Now, of course, since Yahoo! News is lame, I had to go poking around the Internet (pun not intended) for more on this story. Turns out, the incredibly stupid, Malaysian welder does have a name and it's Taman Sri Skudai. (Not that it matters, but I like to be thorough.) Also, when the fire department was called (and this happens every time there's a penis-tastrophe somewhere), seven, yes seven, seven firefighters showed up. Seven. One penis, one nut, seven firefighters. (It'll be the title of a porno that's being filmed as you read this, I'm sure.) Thanks to the informative reporting done by folks over at The Star for those final nuggets of joy there.

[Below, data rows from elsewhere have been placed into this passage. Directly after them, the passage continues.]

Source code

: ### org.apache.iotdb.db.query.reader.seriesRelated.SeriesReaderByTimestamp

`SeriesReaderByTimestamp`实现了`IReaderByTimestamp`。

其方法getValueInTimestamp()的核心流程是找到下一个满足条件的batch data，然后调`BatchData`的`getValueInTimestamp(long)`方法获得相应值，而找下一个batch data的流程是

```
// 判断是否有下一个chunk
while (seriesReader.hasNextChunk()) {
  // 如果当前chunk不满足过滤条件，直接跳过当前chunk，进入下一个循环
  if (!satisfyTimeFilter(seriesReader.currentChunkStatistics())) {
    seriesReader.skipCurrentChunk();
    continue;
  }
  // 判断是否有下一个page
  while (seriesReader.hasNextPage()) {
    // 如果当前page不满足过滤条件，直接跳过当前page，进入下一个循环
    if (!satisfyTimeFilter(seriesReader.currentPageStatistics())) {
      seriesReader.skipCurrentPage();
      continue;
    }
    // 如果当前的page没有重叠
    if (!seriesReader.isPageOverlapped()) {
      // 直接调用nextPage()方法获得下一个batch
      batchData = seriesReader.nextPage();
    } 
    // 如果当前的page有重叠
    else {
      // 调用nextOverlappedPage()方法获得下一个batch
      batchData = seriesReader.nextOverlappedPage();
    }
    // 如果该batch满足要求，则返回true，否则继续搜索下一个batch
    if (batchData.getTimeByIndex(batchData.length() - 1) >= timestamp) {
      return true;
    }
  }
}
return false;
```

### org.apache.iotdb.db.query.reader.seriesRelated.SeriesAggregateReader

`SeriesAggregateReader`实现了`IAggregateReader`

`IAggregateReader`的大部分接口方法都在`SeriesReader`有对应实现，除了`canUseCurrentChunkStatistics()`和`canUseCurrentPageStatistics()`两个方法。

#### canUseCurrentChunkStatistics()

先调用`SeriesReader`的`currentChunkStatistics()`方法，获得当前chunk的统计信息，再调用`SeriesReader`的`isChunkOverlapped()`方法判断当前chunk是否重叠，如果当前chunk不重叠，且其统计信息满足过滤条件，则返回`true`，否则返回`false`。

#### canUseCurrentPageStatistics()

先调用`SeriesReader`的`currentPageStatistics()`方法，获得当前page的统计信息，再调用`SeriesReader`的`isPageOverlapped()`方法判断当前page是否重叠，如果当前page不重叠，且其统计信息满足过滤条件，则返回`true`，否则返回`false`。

So what have we learned? Plenty, but it's the same stuff we've learned before. But let's review anyway. Apparently it couldn't hurt (at least, not as much as having a metal object lodged on your genitals). Although men shouldn't put small, metal, industrial fasteners onto their penis, they often do. And when they do, inevitably they will be come aroused by the cold, hard metal surrounding their manhood and become aroused to the point of no return. It is at that point the the fire department is summoned and no less than seven firefighters will arrive to assist in the absurd-ectomy. (Lights and sirens must be on. Hook and ladder gear must be deployed. Two to three firehoses are optional.) The firefighters will soon realize that it is a nut on a penis and that it is very different from an actual fire. They will then take the male (who is in agony) to the nearest hospital, the location of which they will learn by sifting through earlier news reports about this sort of thing happening before. It will take hours to remove the object and will involve some sort of blood draining procedure which may or may not include a chicken bone. The penis will not, repeat, will NOT be lengthened at the end of this adventure. Repeat about once every one to two months, as needed, at various locations across the globe.
I'm sure that bride-to-be is just beaming with pride upon hearing this news!